I have a Tassimo machine. Makes teas, coffees, hot chocolates etc. A bar code reader on the drink discs tells the machine to use just the right amount of water at the right temperature for a given brew. Love it.


----------



## PMU (5 Feb 2015)

If you are a tea drinker buy one of these [broken link removed].  There is nothing better.  And it looks super cool.


----------



## becky (5 Feb 2015)

PMU, I've just bought a new kettle for €20 in Aldi.  I'm very happy with it as it's big and great on these frosty morning.

So €200 plus for a kettle is a big ask but I want.


----------



## emmt (24 Apr 2015)

I bought what i thought was a cool kettle that was reduced to EUR30 in one of the big stores (and checked on Amazon and it was about 80STG) so I thought I'll have me one of those. It was one of the types that you have to remove the lid completely to fill the kettle and has a very wide base narrowing to the top.
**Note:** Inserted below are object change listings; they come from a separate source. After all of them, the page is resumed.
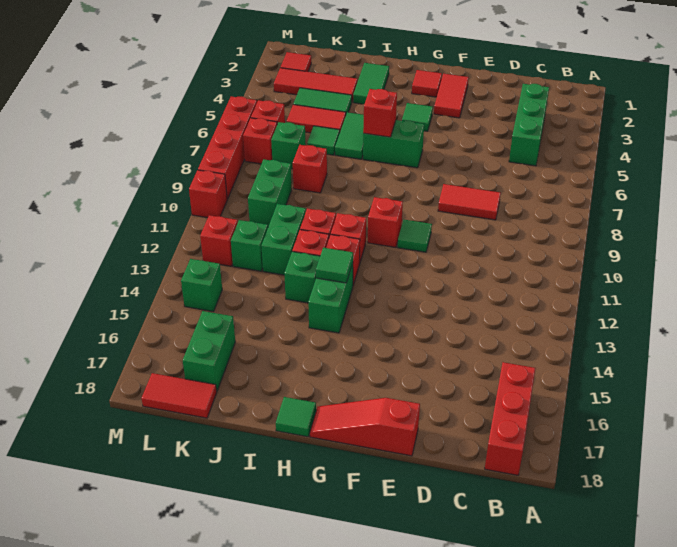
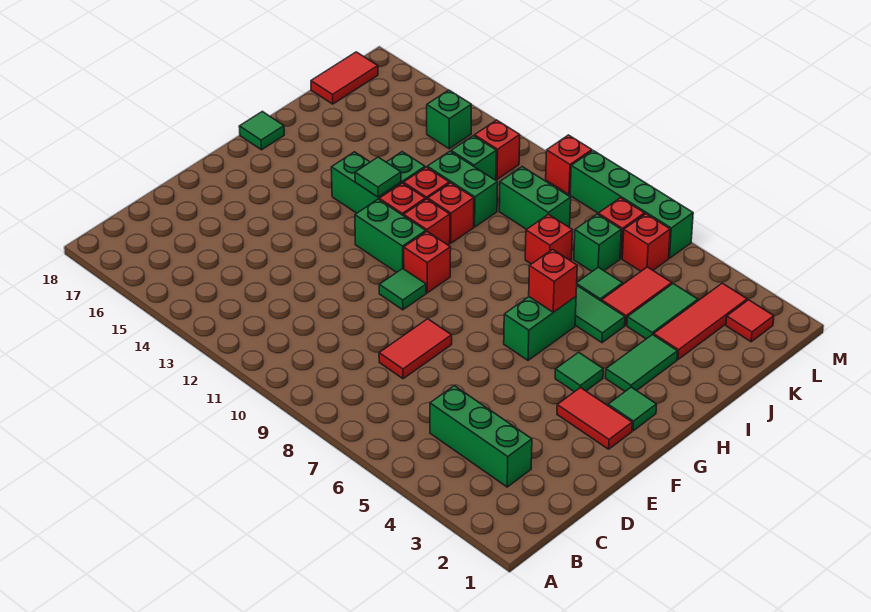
red 1x3 brick [485,362,536,475] -> none
red 1x3 slope [310,398,420,456] -> none
red 1x1 tile [412,70,442,97] -> green 1x1 tile [608,387,657,431]
green 1x2 tile [353,63,389,104] -> green 1x2 tile turned to [606,334,678,391]
green 1x2 brick [183,311,235,391] -> green 1x2 brick moved to [355,199,426,272]
red 1x4 brick [198,96,257,199] -> green 1x4 brick [570,151,693,258]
The kettle itself is fine but its the design that gets me
- you cant fill the kettle from the cold tap with one hand (toddler in the other one!) as you have to use both hands - one to hold the kettle and the other to remove the lid
- you have to fill it with a lot more water to reach the minimum level

Just something to consider. Its back to the bog standard kettles for me!


----------